§ **原文**:
::::::
2017年7月
アメリカ買い付け紀行『霧の向こうの買い付けの町』
日が前後しますが、
買い付け二日目、サンディエゴへ。
LAを出るときには晴れていたのに、
オレンジカウンティを過ぎ、
海兵隊基地に差し掛かったあたりから思いがけず霧。
しばらく続きましたが、
濃霧にならなくて助かりました。
(これくらいの時期は、朝、わりと霧が出ます。
もうずいぶん前ですが、ホテルの部屋のドアを開けて外に出ると(外廊下のホテルでした)、
分厚い雲のなかにいるほどの霧だったことが。
視界は本当にゼロで、あまりの状況にしばらく意味が分からなかったくらい(笑)
車はおろかロビーにも行けず、部屋に戻ることしか出来ませんでした。
30、40分くらい待機したんだったかな。
あんなのはあれ一回きりだなあ。というか、あんな霧あるんですね。
町のみんなはどうしてたんだろう?!)
サンディエゴとひとくちに言っても、東京都の5倍ほどの広さがあります。
目的地は快晴。
平屋のコテージからサーフボードを抱えたトランクス姿のサーファーが出てきて、
歩きながら海へと向かう。
ビーチがある場所ではそういったのが日常的光景のサンディエゴですが、
古い家が多く、東海岸で暮らす人びとの別荘もあったりすることから、
良いアンティークの出物が多い。
手荷物で持ち帰ってきて、アップ後にさっそくご注文もいただきましたこのレディランプも
ここサンディエゴで。
これを買い付けたのは、
総勢10人近いバイヤーが日々ハウスセールなどをまわって
アンティークやビンテージを集めてくるディーラー。
とても温かい人柄のオーナー夫妻。
「そういえば、レイチェル・アシュウェルが日本にふたつ店を出したのね!
Kioの店には近いの?」
えっ、急に近いっかって訊かれると。。。
ひとつは車で1時間半くらいと言うと、
「わあ、近くじゃないの!」と。
たしかにアメリカの感覚だと、すごい近いってことになるんでしょうね。。。
「パリのホテルから出てきたものなのよ」
1930年代のキャビネットをディスカウントまでしてすすめてくれました。
正面の扉が取れていますが、オープン式として使ってもいいなと思った。
(じっさいこの状態でホテルで使われていたのだそう)
ただ、脚が半分ごっそりと欠けていて、
これはさすがに・・・。
最高に素敵なのに、ああ残念!
アップマーケットのアンティークのペイント家具。
::::::
§ **提供された行**:
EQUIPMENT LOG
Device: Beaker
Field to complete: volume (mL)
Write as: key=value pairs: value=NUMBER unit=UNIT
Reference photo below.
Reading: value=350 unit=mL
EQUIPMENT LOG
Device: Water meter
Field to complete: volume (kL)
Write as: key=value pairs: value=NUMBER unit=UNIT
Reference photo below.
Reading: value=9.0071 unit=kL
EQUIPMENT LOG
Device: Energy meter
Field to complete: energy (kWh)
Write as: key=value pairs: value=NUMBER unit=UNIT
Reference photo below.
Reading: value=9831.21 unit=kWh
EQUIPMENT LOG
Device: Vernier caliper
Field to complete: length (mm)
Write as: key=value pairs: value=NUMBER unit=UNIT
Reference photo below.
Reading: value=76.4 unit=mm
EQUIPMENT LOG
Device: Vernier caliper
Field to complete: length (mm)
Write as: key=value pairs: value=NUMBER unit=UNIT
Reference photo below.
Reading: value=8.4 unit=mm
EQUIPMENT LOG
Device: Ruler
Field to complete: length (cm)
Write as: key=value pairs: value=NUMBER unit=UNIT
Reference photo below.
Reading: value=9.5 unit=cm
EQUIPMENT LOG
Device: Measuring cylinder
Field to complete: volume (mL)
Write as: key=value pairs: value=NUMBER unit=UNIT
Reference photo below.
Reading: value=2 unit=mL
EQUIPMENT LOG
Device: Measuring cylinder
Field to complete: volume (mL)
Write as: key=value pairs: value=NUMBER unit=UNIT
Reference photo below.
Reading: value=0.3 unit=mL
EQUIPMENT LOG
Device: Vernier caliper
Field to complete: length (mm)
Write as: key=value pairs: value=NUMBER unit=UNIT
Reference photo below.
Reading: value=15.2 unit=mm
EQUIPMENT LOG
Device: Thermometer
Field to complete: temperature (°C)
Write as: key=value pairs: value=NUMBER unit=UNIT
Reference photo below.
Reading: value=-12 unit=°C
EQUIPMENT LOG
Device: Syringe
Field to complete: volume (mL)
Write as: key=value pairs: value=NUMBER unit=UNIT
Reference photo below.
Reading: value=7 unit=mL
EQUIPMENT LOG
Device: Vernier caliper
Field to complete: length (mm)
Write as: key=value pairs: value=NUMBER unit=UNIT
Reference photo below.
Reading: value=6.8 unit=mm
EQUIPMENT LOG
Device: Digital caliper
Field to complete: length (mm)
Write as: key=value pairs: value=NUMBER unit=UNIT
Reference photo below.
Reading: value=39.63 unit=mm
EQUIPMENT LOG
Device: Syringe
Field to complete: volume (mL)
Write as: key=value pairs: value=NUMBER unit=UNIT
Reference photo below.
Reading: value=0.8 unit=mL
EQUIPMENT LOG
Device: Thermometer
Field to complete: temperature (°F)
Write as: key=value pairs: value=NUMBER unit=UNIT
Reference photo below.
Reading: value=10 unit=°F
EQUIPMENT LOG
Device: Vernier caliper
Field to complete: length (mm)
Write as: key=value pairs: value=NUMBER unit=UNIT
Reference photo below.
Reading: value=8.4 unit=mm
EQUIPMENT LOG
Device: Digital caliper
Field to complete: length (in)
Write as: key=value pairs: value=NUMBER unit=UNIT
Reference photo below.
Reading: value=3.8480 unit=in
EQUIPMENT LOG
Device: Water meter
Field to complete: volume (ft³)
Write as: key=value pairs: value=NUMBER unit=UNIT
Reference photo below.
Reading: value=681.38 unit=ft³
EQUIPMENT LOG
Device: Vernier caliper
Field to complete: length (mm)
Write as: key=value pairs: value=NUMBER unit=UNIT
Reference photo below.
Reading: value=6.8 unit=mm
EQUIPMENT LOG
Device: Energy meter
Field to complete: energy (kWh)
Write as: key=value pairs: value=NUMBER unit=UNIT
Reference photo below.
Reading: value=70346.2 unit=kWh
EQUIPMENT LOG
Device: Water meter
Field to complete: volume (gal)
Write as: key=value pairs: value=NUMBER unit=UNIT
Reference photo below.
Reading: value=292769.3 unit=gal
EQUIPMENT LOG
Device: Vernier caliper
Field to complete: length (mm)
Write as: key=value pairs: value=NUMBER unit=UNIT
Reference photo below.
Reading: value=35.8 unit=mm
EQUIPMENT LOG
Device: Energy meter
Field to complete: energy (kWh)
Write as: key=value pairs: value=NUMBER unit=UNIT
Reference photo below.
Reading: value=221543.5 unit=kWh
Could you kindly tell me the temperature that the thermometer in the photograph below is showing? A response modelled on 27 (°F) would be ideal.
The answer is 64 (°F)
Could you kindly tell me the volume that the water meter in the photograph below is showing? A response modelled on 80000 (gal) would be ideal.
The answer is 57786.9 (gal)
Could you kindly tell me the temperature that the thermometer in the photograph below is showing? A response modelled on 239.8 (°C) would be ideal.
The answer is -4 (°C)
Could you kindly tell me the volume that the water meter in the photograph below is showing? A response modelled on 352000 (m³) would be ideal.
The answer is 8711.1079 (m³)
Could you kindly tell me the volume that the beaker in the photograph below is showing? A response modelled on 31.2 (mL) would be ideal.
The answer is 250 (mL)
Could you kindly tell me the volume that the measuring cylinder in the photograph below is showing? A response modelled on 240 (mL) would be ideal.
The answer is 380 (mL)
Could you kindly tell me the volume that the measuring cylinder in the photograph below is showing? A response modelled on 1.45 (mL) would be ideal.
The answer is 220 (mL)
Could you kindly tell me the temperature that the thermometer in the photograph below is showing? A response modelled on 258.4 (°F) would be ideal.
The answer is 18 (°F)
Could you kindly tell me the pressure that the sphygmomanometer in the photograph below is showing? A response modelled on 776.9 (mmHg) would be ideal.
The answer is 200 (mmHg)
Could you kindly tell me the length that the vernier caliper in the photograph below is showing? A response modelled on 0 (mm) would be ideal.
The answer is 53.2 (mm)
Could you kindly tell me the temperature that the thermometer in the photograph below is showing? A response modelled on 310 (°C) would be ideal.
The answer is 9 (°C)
::::::
§ **設問 1**: 原文では、サンディエゴの広さは東京都の何倍ほどとされていますか。
§ **設問 2**: 原文の「これを買い付けたのは、」から「正面の扉が取れていますが、オープン式として使ってもいいなと思った。」までを、一字も変えずにもう一度示してください。

§ **結果 1**: 東京都の5倍ほどです。

§ **結果 2**:
これを買い付けたのは、
総勢10人近いバイヤーが日々ハウスセールなどをまわって
アンティークやビンテージを集めてくるディーラー。
とても温かい人柄のオーナー夫妻。
「そういえば、レイチェル・アシュウェルが日本にふたつ店を出したのね!
Kioの店には近いの?」
えっ、急に近いっかって訊かれると。。。
ひとつは車で1時間半くらいと言うと、
「わあ、近くじゃないの!」と。
たしかにアメリカの感覚だと、すごい近いってことになるんでしょうね。。。
「パリのホテルから出てきたものなのよ」
1930年代のキャビネットをディスカウントまでしてすすめてくれました。
正面の扉が取れていますが、オープン式として使ってもいいなと思った。